Table 2. Performance of the models on the test datasets. Values are averages ± standard deviation over the 25 draws from averaging the outputs. Bold shows the best performance models.
Fig. 3.
figure 3

ROC curve for the different models using a 2-fold with repeated 25 random sub-sampling validation design.

3.3 Discussion

Our results suggest that augmenting data with synthetic lesions could help increasing supervised classifier performance to detect microbleeds in MRI SWI. The best results were obtained by training on synthetic data alone even though the performance were measured on real data.

Our proposed approach addresses one critical issue for lesion detection task: when the prevalence of a lesion type is low, a very small number of TP are available for training supervised classifier limiting the complexity of the possible models to consider. Another consequence is the class unbalanced between the positive and negative. Indeed, the naïve approach of training the ANN on very unbalanced data (1:10) failed to produce any meaningful results. Adding sCMB allowed to balance the classes and increased the number of examples resulting in much improved performance.

Our proposed approach is very dependent on how realistic the synthetic lesions are created. We described a simple method based on a Gaussian profile that is added to the magnitude SWI images (magnitude multiplied by filtered phase). A better characterization of actual microbleeds using high resolution MRI, such as 7T, could help improve the generation of simulated lesions. In addition, adding the synthetic lesions on the complex image, before SWI processing, might improve the realism of the synthetic data.

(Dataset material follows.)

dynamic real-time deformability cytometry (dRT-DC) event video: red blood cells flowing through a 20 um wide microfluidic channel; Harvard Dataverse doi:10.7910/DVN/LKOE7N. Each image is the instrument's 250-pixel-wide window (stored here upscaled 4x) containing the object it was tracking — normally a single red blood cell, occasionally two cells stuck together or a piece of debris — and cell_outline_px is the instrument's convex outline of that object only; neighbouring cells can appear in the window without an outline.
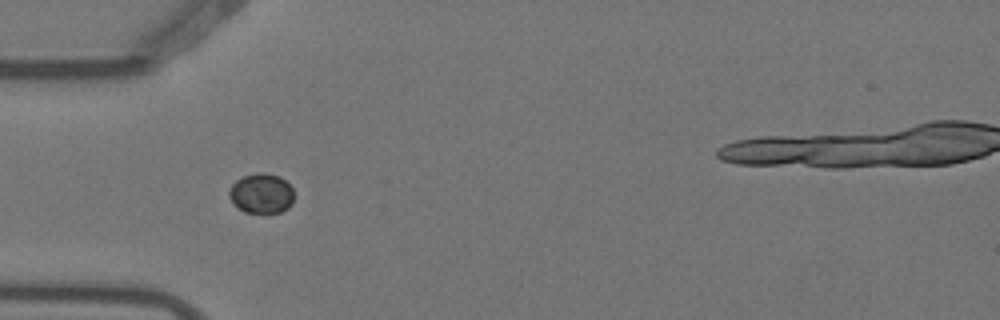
{"species": "Egyptian fruit bat (a non-hibernating species)", "species_latin": "Rousettus aegyptiacus", "temperature_condition": "warm", "stored_images_in_passage": 7, "camera_frame_rate_fps": 3000, "um_per_image_px": 0.085, "animal": {"sex": "female"}, "frame": {"image": 1, "passage_image": 6, "time_ms": 1.667, "image_size_px": [1000, 320], "cell_outline_px": [[292, 204], [288, 208], [280, 212], [244, 212], [232, 204], [228, 196], [228, 192], [232, 184], [236, 180], [244, 176], [260, 172], [264, 172], [280, 176], [292, 188]], "centroid_in_image_um": [22.18, 16.44], "position_along_channel_um": 62.8, "area_um2": 15.09}}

Despite those limitations, augmenting medical data using synthetic lesions could allow to use complex classifiers, such as deep learning network, with large number of parameters since arbitrary large training datasets could be created along with the perfect ground truth necessary for supervised learning. Of course that approach is limited by how close the synthetic ground truth is from the actual and elusive ground truth. This is tantamount to converting human expertise (a priori knowledge about what lesions look like) into data that is then transfer through learning into the weights of a classifier. More research on different applications would inform whether our proposed approach could allow automated methods to push performance beyond that of experts.